▸ DIRECTIONS FOR THIS TASK: An exact repetition of every entry, with no images, is the required answer.

*** Opening of DATA EXTRACT ***

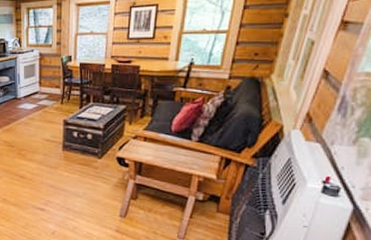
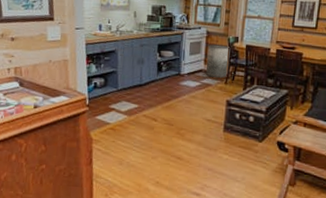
trash can: none [41,66,64,98] -> present [205,44,231,78]

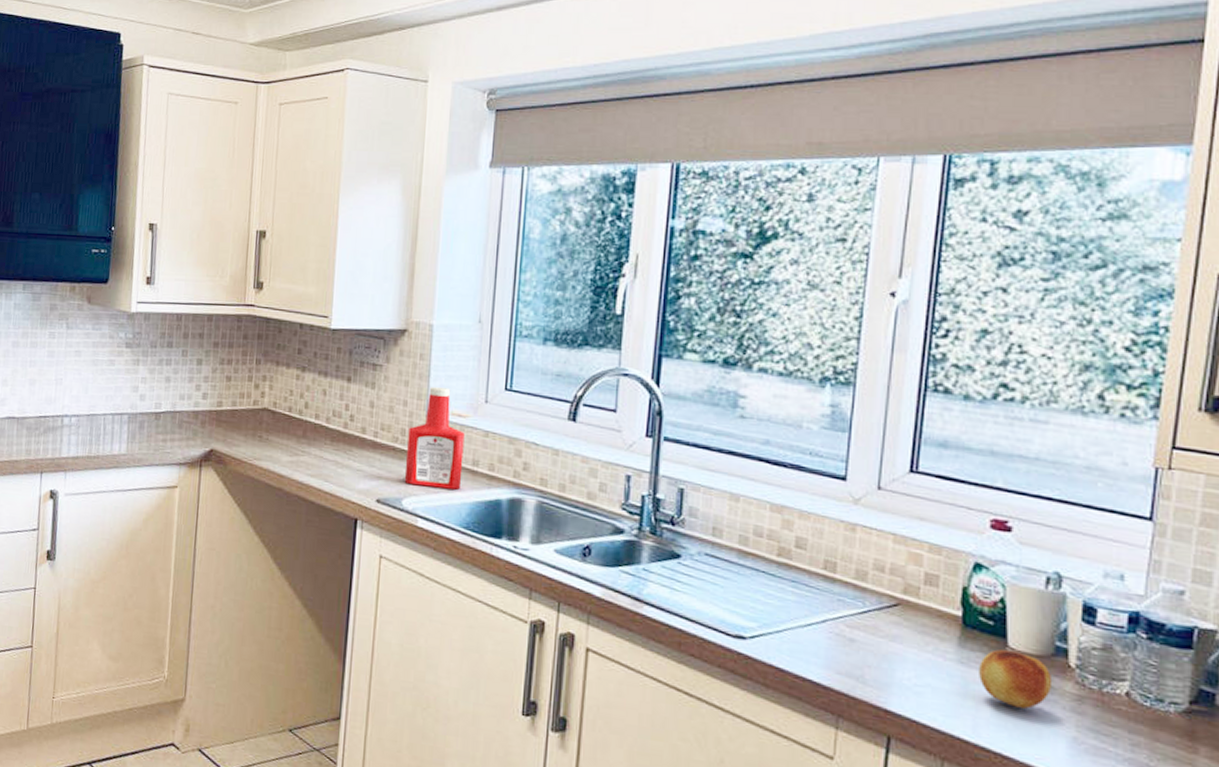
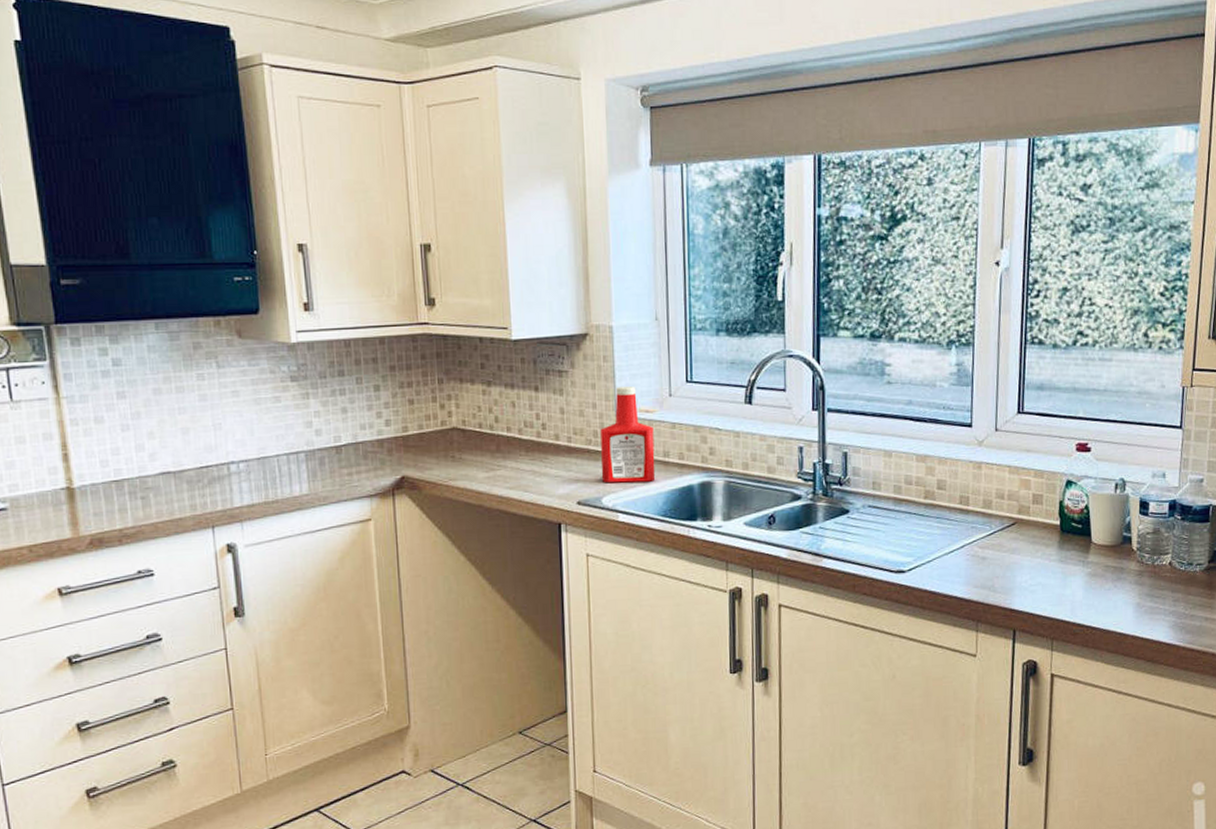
fruit: present [979,649,1053,709] -> none [1073,545,1122,589]

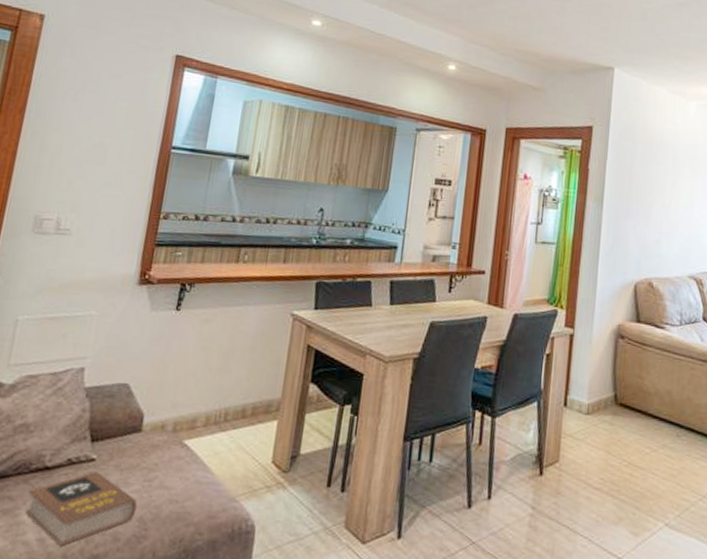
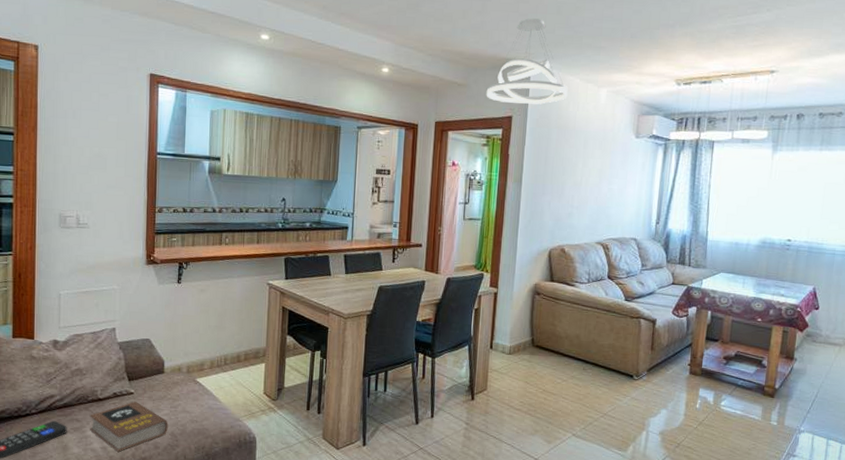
pendant light: none [564,22,654,115] -> present [486,18,568,105]

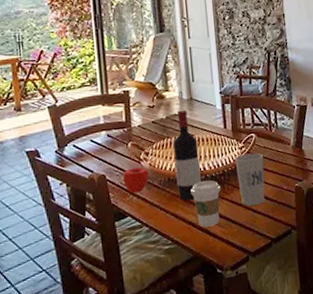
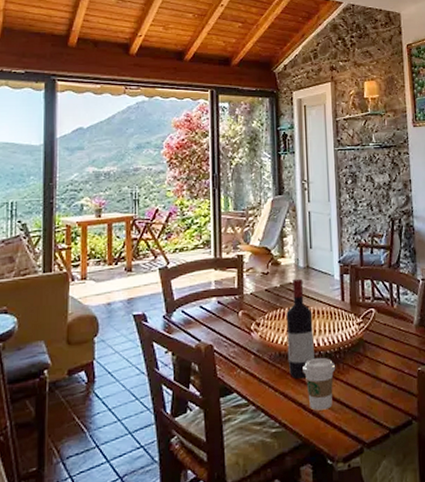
apple: present [122,167,149,194] -> none [231,339,259,368]
cup: present [235,153,265,206] -> none [352,330,384,390]

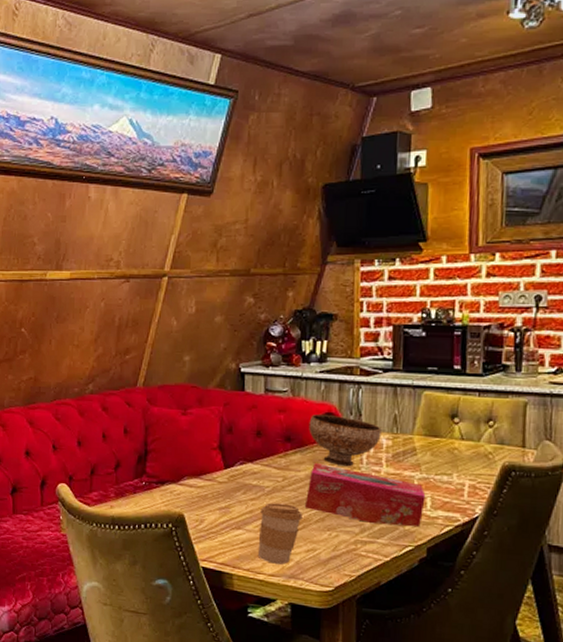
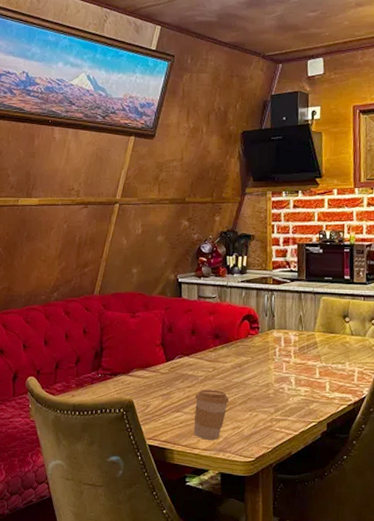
tissue box: present [304,463,426,526] -> none [230,356,325,406]
bowl: present [309,414,382,467] -> none [233,316,290,359]

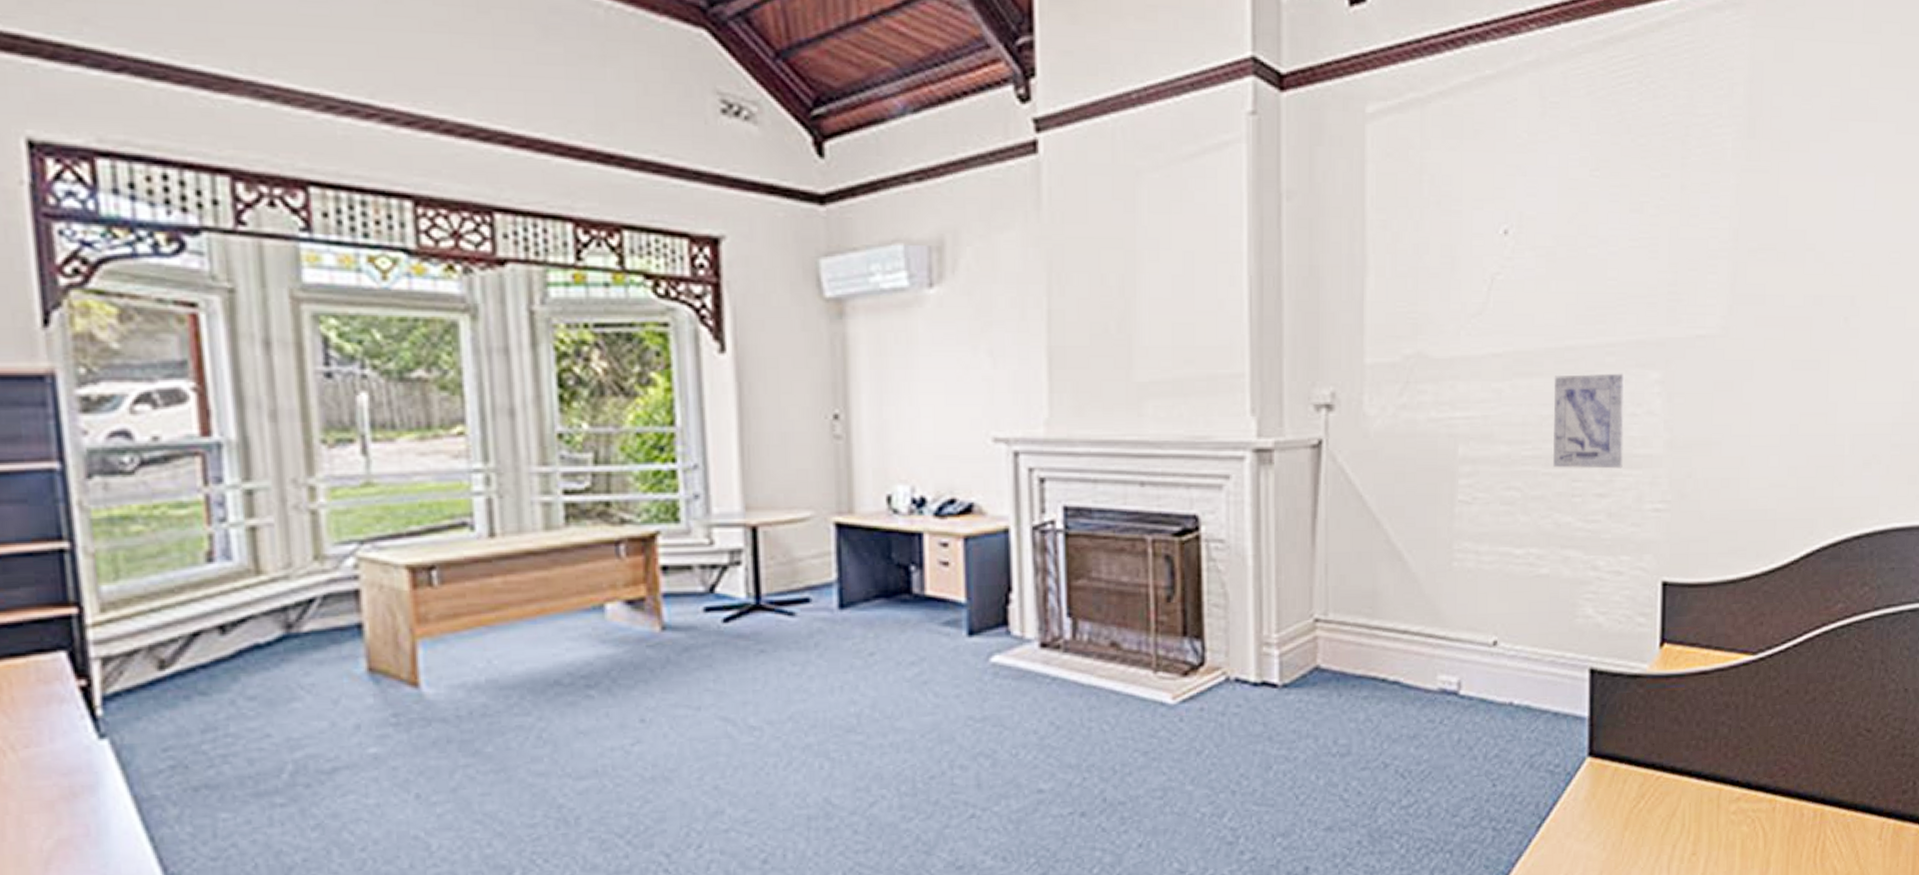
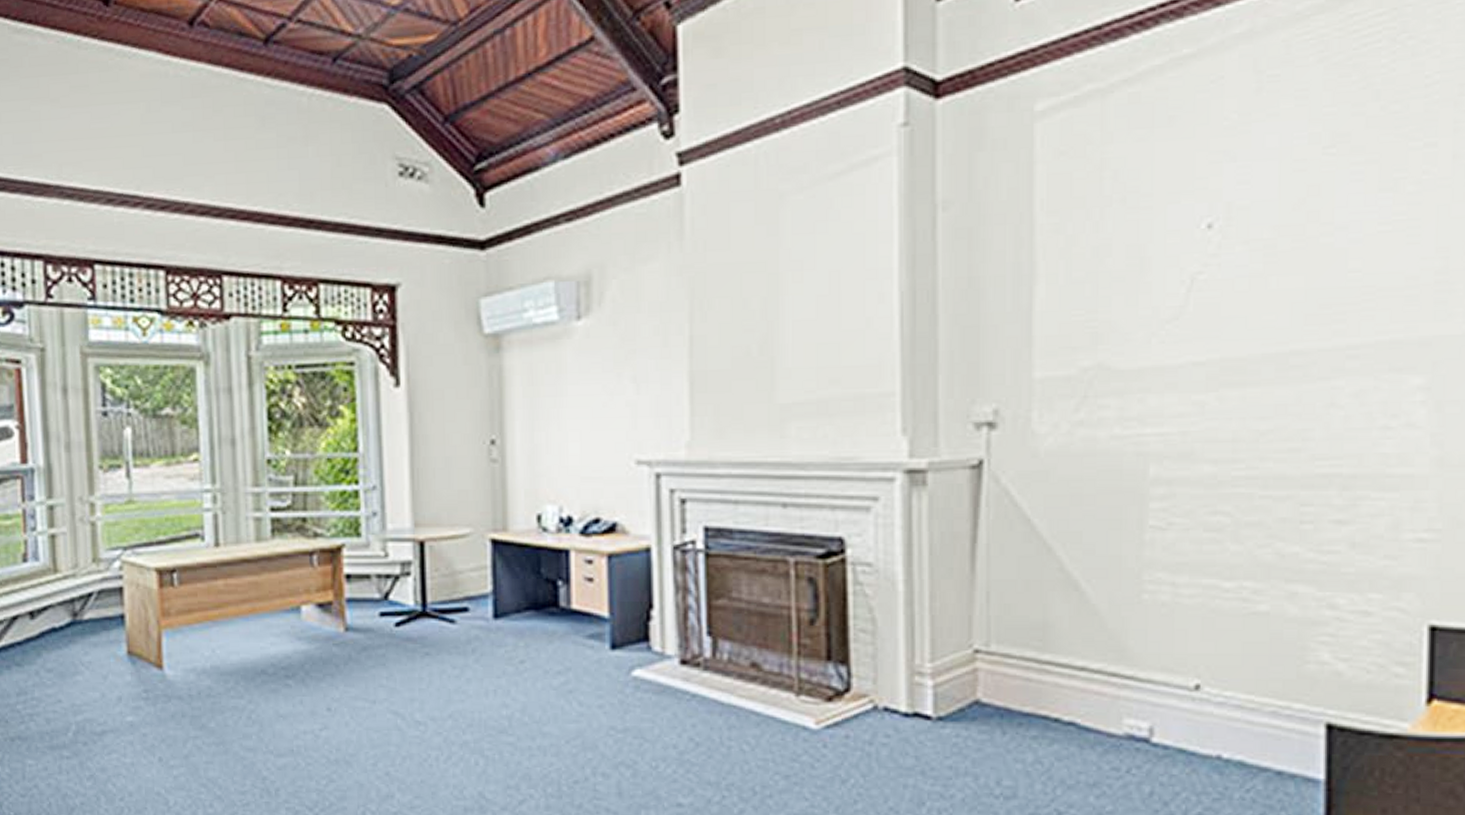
wall art: present [1552,373,1625,469] -> none [1273,379,1374,492]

*** Close of DATA EXTRACT ***

▸ SOLVED EXERCISE:
trash can: none [41,66,64,98] -> present [205,44,231,78]

fruit: present [979,649,1053,709] -> none [1073,545,1122,589]

pendant light: none [564,22,654,115] -> present [486,18,568,105]

apple: present [122,167,149,194] -> none [231,339,259,368]
cup: present [235,153,265,206] -> none [352,330,384,390]

tissue box: present [304,463,426,526] -> none [230,356,325,406]
bowl: present [309,414,382,467] -> none [233,316,290,359]

wall art: present [1552,373,1625,469] -> none [1273,379,1374,492]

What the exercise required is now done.